Before answering, work out how many lines below contain the string "left"; the reply is that number alone.

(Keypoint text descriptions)

○ ○ ○ ○

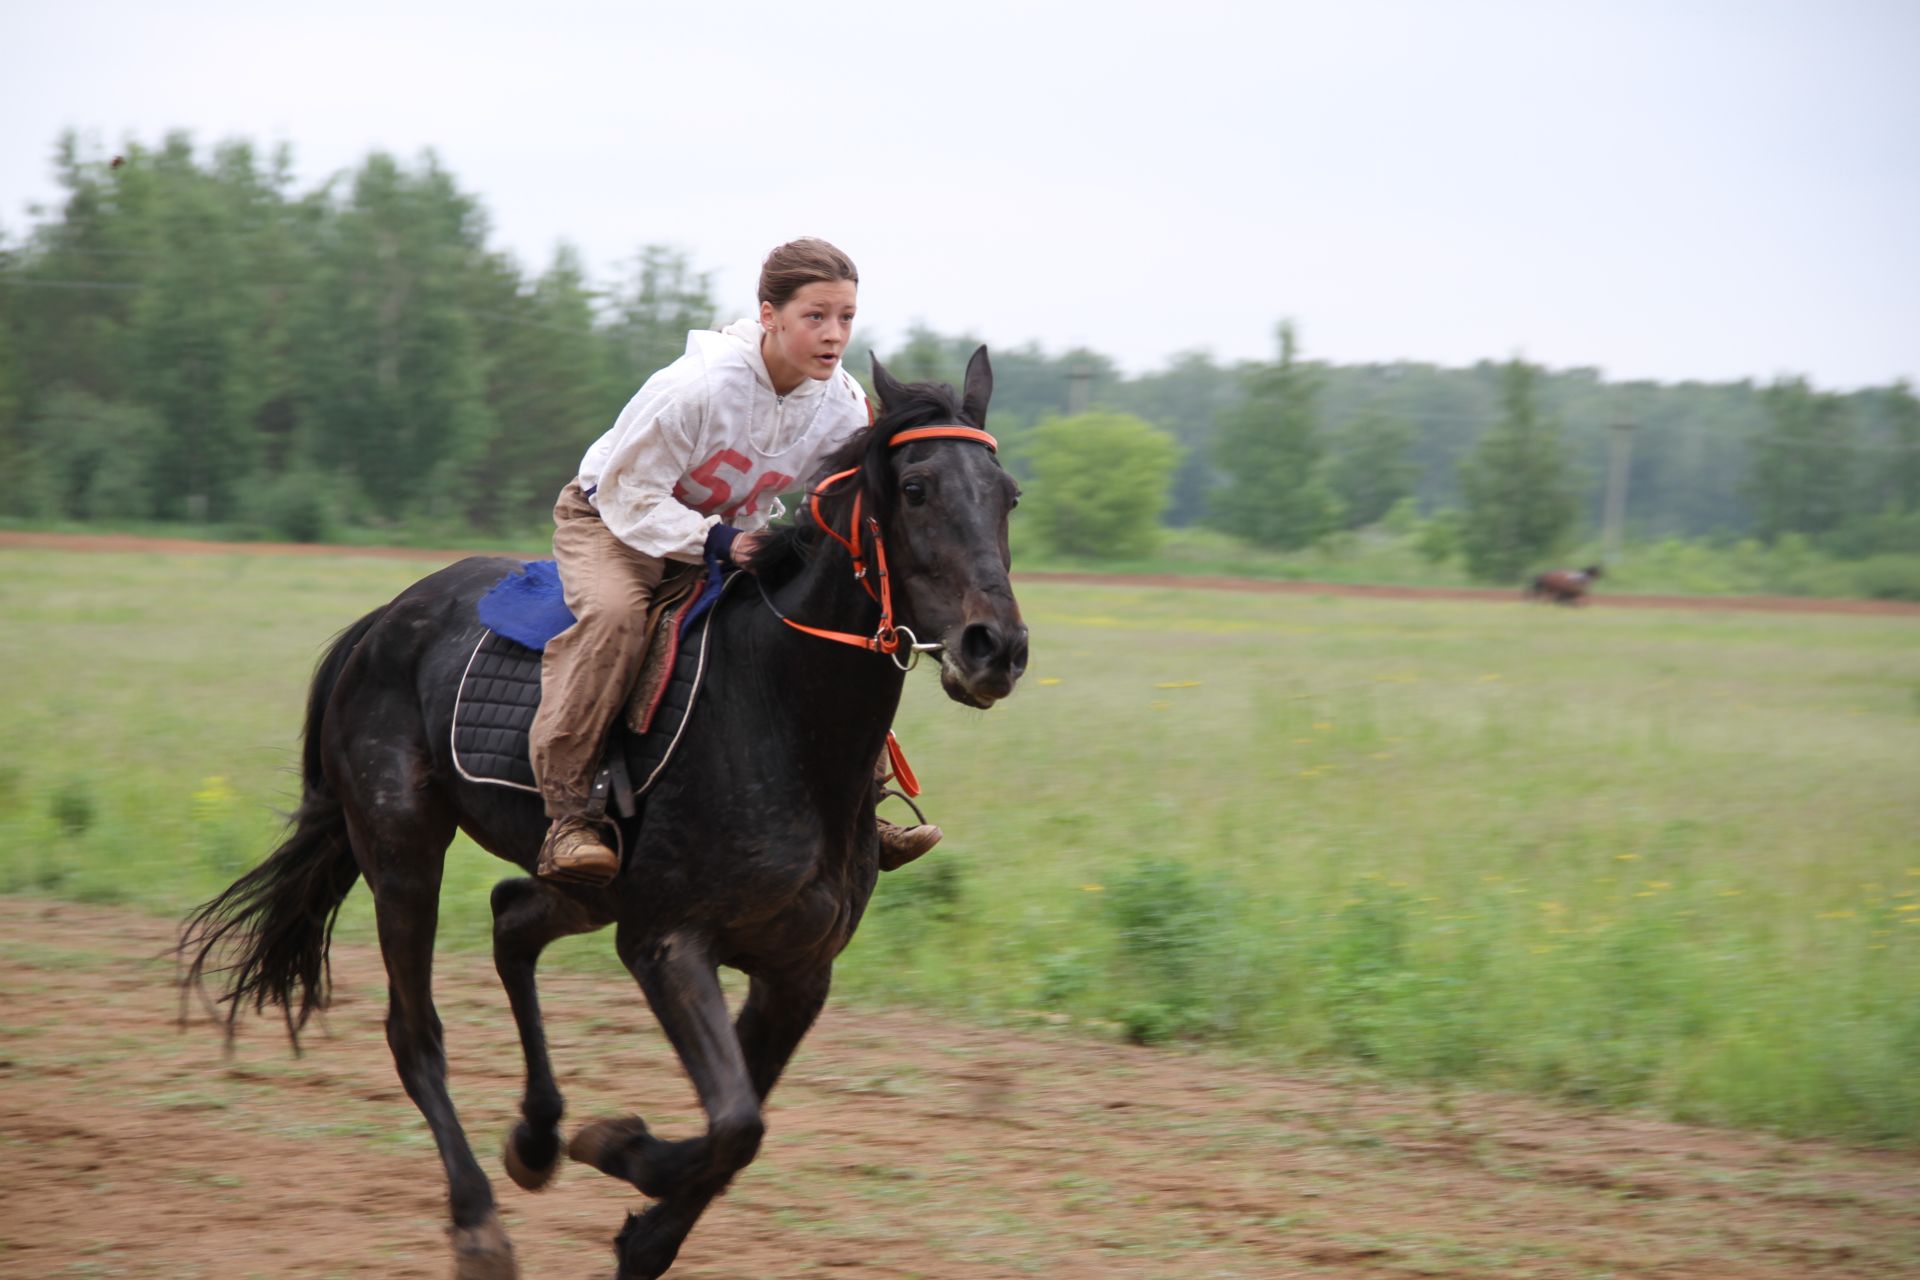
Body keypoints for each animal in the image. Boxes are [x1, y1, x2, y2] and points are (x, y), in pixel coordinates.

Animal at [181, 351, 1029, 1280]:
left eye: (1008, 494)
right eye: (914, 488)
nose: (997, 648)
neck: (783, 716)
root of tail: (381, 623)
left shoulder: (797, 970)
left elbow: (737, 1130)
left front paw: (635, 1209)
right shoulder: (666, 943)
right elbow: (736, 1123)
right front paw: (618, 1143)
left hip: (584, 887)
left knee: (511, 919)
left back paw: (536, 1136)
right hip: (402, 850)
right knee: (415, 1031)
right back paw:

○ ○ ○ ○

Reply | 7